Artificial intelligence adoption in the legal profession is accelerating rapidly, but so are concerns around accuracy, accountability, and trust.
A 2025 survey found that 80% of legal professionals reported using AI last year, up from just 22% in 2024. As usage grows, so does the risk of relying on tools that can generate incorrect or unverifiable information—something lawyers cannot afford.
“The consequences of errors are real. Someone’s freedom, reputation or livelihood may be on the line,” said Rawia Ashraf, Head of Product, CoCounsel Legal at Thomson Reuters. “That’s why the AI lawyers use must be held to the same professional standard they are. It can’t cut corners. It has to be grounded in trusted law, show its work, and deliver answers that stand up in court and in practice.”
The shift is pushing legal technology providers to emphasize trust, transparency, and verifiable outputs as core requirements. Companies like Thomson Reuters are positioning their platforms around what they describe as “fiduciary-grade AI,” designed to protect customer data while delivering research and analysis that can withstand professional scrutiny.
Canadian legal teams, like Hull & Hull LLP, are already beginning to apply these tools in practice. Features such as Deep Research on Westlaw Advantage allow lawyers to submit plain-language queries and receive fully sourced research summaries in minutes, reducing the time required for traditional legal research.
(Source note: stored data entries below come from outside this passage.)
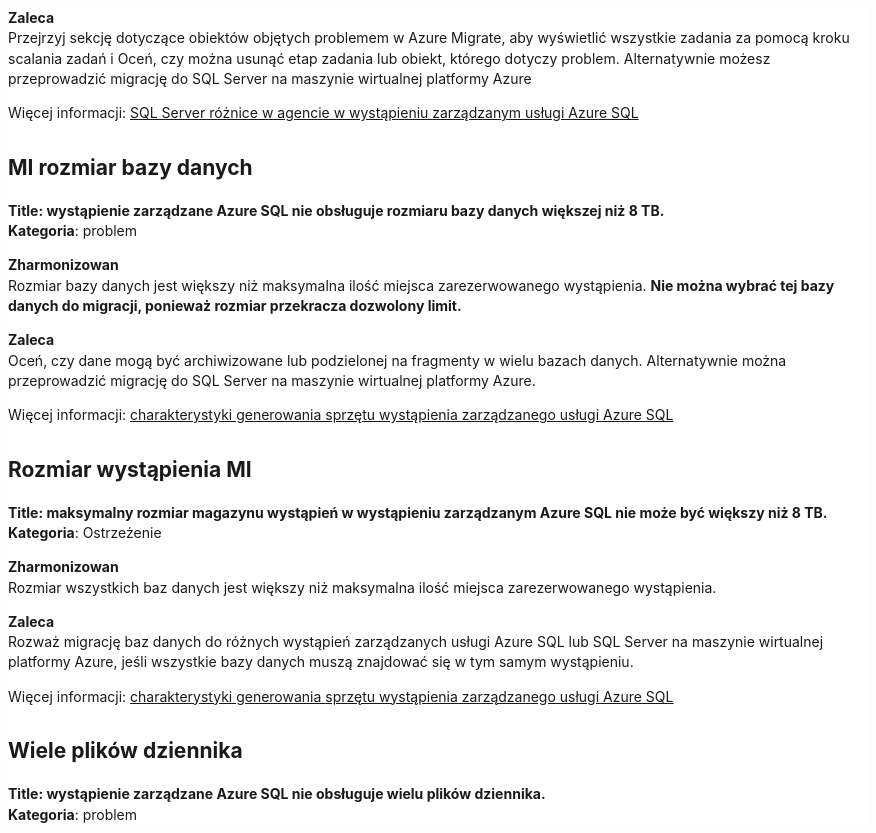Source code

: 
**Zaleca**   
Przejrzyj sekcję dotyczące obiektów objętych problemem w Azure Migrate, aby wyświetlić wszystkie zadania za pomocą kroku scalania zadań i Oceń, czy można usunąć etap zadania lub obiekt, którego dotyczy problem. Alternatywnie możesz przeprowadzić migrację do SQL Server na maszynie wirtualnej platformy Azure

Więcej informacji: [SQL Server różnice w agencie w wystąpieniu zarządzanym usługi Azure SQL ](../../managed-instance/transact-sql-tsql-differences-sql-server.md#sql-server-agent)


## <a name="mi-database-size"></a>MI rozmiar bazy danych<a id="MIDatabaseSize<"></a>

**Title: wystąpienie zarządzane Azure SQL nie obsługuje rozmiaru bazy danych większej niż 8 TB.**   
**Kategoria**: problem   

**Zharmonizowan**   
Rozmiar bazy danych jest większy niż maksymalna ilość miejsca zarezerwowanego wystąpienia. **Nie można wybrać tej bazy danych do migracji, ponieważ rozmiar przekracza dozwolony limit.**


**Zaleca**   
Oceń, czy dane mogą być archiwizowane lub podzielonej na fragmenty w wielu bazach danych. Alternatywnie można przeprowadzić migrację do SQL Server na maszynie wirtualnej platformy Azure.

Więcej informacji: [charakterystyki generowania sprzętu wystąpienia zarządzanego usługi Azure SQL ](../../managed-instance/resource-limits.md#hardware-generation-characteristics)



## <a name="mi-instance-size"></a>Rozmiar wystąpienia MI<a id="MIInstanceSize<"></a>

**Title: maksymalny rozmiar magazynu wystąpień w wystąpieniu zarządzanym Azure SQL nie może być większy niż 8 TB.**   
**Kategoria**: Ostrzeżenie   

**Zharmonizowan**   
Rozmiar wszystkich baz danych jest większy niż maksymalna ilość miejsca zarezerwowanego wystąpienia.  


**Zaleca**   
Rozważ migrację baz danych do różnych wystąpień zarządzanych usługi Azure SQL lub SQL Server na maszynie wirtualnej platformy Azure, jeśli wszystkie bazy danych muszą znajdować się w tym samym wystąpieniu. 

Więcej informacji: [charakterystyki generowania sprzętu wystąpienia zarządzanego usługi Azure SQL ](../../managed-instance/resource-limits.md#hardware-generation-characteristics)


## <a name="multiple-log-files"></a>Wiele plików dziennika<a id="MultipleLogFiles<"></a>

**Title: wystąpienie zarządzane Azure SQL nie obsługuje wielu plików dziennika.**   
**Kategoria**: problem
Thomson Reuters is also bringing its CoCounsel Legal platform to Canada, an agentic AI system designed to complete complex legal workflows from a single query by planning and executing multiple steps using authoritative legal content. Globally, the company says more than one million professionals are already using CoCounsel across 107 countries and territories.
Even as capabilities expand, the role of human oversight remains central.
“This isn’t a replacement for legal work or human judgment,” said Ashraf. “Legal professionals are in the driver’s seat. It’s very important for humans to be in the loop in this work.”
As AI becomes more embedded in legal workflows, the defining question is shifting from whether firms will adopt these tools to how much they can trust them.